### Exercise prompt:
Retype each of the following lines word for word, in the same order.

━━━ The input

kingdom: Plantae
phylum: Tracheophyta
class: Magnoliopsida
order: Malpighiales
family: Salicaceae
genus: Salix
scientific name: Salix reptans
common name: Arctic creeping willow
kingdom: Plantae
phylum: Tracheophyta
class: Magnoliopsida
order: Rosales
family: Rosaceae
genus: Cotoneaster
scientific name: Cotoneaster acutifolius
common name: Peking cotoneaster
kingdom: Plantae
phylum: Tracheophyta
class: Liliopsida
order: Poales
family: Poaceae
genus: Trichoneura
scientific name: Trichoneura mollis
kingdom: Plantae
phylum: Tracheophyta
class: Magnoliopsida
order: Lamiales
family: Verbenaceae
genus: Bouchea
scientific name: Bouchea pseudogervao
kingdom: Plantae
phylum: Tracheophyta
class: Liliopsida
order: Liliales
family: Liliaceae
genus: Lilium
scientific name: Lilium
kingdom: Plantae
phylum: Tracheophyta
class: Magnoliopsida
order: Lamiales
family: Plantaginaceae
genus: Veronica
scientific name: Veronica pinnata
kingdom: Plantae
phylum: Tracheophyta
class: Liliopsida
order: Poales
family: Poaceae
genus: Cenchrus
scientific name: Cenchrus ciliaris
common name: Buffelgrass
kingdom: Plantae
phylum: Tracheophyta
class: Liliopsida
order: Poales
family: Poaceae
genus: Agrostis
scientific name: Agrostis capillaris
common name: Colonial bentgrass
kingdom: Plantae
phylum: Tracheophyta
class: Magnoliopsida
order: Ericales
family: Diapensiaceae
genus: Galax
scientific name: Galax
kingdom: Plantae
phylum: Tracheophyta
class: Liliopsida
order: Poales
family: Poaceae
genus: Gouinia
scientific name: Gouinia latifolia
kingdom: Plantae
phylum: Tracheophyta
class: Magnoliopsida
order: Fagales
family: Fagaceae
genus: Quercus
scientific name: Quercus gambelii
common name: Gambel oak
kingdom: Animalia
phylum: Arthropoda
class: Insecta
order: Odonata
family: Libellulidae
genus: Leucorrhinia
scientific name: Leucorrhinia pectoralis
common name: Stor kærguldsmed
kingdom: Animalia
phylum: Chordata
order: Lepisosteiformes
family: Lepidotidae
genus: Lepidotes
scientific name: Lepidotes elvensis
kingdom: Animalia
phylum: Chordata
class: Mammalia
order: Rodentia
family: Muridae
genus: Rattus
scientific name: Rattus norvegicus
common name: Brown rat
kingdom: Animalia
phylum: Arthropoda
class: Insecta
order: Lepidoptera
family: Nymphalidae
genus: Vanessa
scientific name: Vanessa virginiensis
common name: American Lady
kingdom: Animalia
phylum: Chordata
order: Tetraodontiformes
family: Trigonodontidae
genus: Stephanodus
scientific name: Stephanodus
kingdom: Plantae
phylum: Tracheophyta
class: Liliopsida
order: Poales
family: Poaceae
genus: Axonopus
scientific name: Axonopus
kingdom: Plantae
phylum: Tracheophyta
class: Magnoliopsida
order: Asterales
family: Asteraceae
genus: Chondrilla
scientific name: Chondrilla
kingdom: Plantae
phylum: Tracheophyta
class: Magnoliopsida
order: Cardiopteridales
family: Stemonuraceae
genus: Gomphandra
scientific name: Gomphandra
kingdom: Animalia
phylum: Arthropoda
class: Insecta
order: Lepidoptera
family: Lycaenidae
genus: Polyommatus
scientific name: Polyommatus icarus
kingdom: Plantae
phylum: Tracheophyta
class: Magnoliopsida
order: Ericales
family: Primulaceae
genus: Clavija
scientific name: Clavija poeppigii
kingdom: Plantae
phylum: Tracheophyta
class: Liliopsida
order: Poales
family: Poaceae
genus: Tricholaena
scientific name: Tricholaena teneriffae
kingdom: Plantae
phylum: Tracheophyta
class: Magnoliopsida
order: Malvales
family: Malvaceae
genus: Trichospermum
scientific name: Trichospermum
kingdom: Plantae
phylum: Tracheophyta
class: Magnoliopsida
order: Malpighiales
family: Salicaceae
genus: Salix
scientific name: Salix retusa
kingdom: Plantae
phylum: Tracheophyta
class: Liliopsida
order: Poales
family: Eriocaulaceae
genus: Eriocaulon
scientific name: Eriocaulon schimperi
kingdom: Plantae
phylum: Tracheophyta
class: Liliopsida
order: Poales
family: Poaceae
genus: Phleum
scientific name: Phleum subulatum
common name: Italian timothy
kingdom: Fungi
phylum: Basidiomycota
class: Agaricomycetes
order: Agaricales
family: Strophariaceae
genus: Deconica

━━━━━━

### Problem solution:
kingdom: Plantae
phylum: Tracheophyta
class: Magnoliopsida
order: Malpighiales
family: Salicaceae
genus: Salix
scientific name: Salix reptans
common name: Arctic creeping willow
kingdom: Plantae
phylum: Tracheophyta
class: Magnoliopsida
order: Rosales
family: Rosaceae
genus: Cotoneaster
scientific name: Cotoneaster acutifolius
common name: Peking cotoneaster
kingdom: Plantae
phylum: Tracheophyta
class: Liliopsida
order: Poales
family: Poaceae
genus: Trichoneura
scientific name: Trichoneura mollis
kingdom: Plantae
phylum: Tracheophyta
class: Magnoliopsida
order: Lamiales
family: Verbenaceae
genus: Bouchea
scientific name: Bouchea pseudogervao
kingdom: Plantae
phylum: Tracheophyta
class: Liliopsida
order: Liliales
family: Liliaceae
genus: Lilium
scientific name: Lilium
kingdom: Plantae
phylum: Tracheophyta
class: Magnoliopsida
order: Lamiales
family: Plantaginaceae
genus: Veronica
scientific name: Veronica pinnata
kingdom: Plantae
phylum: Tracheophyta
class: Liliopsida
order: Poales
family: Poaceae
genus: Cenchrus
scientific name: Cenchrus ciliaris
common name: Buffelgrass
kingdom: Plantae
phylum: Tracheophyta
class: Liliopsida
order: Poales
family: Poaceae
genus: Agrostis
scientific name: Agrostis capillaris
common name: Colonial bentgrass
kingdom: Plantae
phylum: Tracheophyta
class: Magnoliopsida
order: Ericales
family: Diapensiaceae
genus: Galax
scientific name: Galax
kingdom: Plantae
phylum: Tracheophyta
class: Liliopsida
order: Poales
family: Poaceae
genus: Gouinia
scientific name: Gouinia latifolia
kingdom: Plantae
phylum: Tracheophyta
class: Magnoliopsida
order: Fagales
family: Fagaceae
genus: Quercus
scientific name: Quercus gambelii
common name: Gambel oak
kingdom: Animalia
phylum: Arthropoda
class: Insecta
order: Odonata
family: Libellulidae
genus: Leucorrhinia
scientific name: Leucorrhinia pectoralis
common name: Stor kærguldsmed
kingdom: Animalia
phylum: Chordata
order: Lepisosteiformes
family: Lepidotidae
genus: Lepidotes
scientific name: Lepidotes elvensis
kingdom: Animalia
phylum: Chordata
class: Mammalia
order: Rodentia
family: Muridae
genus: Rattus
scientific name: Rattus norvegicus
common name: Brown rat
kingdom: Animalia
phylum: Arthropoda
class: Insecta
order: Lepidoptera
family: Nymphalidae
genus: Vanessa
scientific name: Vanessa virginiensis
common name: American Lady
kingdom: Animalia
phylum: Chordata
order: Tetraodontiformes
family: Trigonodontidae
genus: Stephanodus
scientific name: Stephanodus
kingdom: Plantae
phylum: Tracheophyta
class: Liliopsida
order: Poales
family: Poaceae
genus: Axonopus
scientific name: Axonopus
kingdom: Plantae
phylum: Tracheophyta
class: Magnoliopsida
order: Asterales
family: Asteraceae
genus: Chondrilla
scientific name: Chondrilla
kingdom: Plantae
phylum: Tracheophyta
class: Magnoliopsida
order: Cardiopteridales
family: Stemonuraceae
genus: Gomphandra
scientific name: Gomphandra
kingdom: Animalia
phylum: Arthropoda
class: Insecta
order: Lepidoptera
family: Lycaenidae
genus: Polyommatus
scientific name: Polyommatus icarus
kingdom: Plantae
phylum: Tracheophyta
class: Magnoliopsida
order: Ericales
family: Primulaceae
genus: Clavija
scientific name: Clavija poeppigii
kingdom: Plantae
phylum: Tracheophyta
class: Liliopsida
order: Poales
family: Poaceae
genus: Tricholaena
scientific name: Tricholaena teneriffae
kingdom: Plantae
phylum: Tracheophyta
class: Magnoliopsida
order: Malvales
family: Malvaceae
genus: Trichospermum
scientific name: Trichospermum
kingdom: Plantae
phylum: Tracheophyta
class: Magnoliopsida
order: Malpighiales
family: Salicaceae
genus: Salix
scientific name: Salix retusa
kingdom: Plantae
phylum: Tracheophyta
class: Liliopsida
order: Poales
family: Eriocaulaceae
genus: Eriocaulon
scientific name: Eriocaulon schimperi
kingdom: Plantae
phylum: Tracheophyta
class: Liliopsida
order: Poales
family: Poaceae
genus: Phleum
scientific name: Phleum subulatum
common name: Italian timothy
kingdom: Fungi
phylum: Basidiomycota
class: Agaricomycetes
order: Agaricales
family: Strophariaceae
genus: Deconica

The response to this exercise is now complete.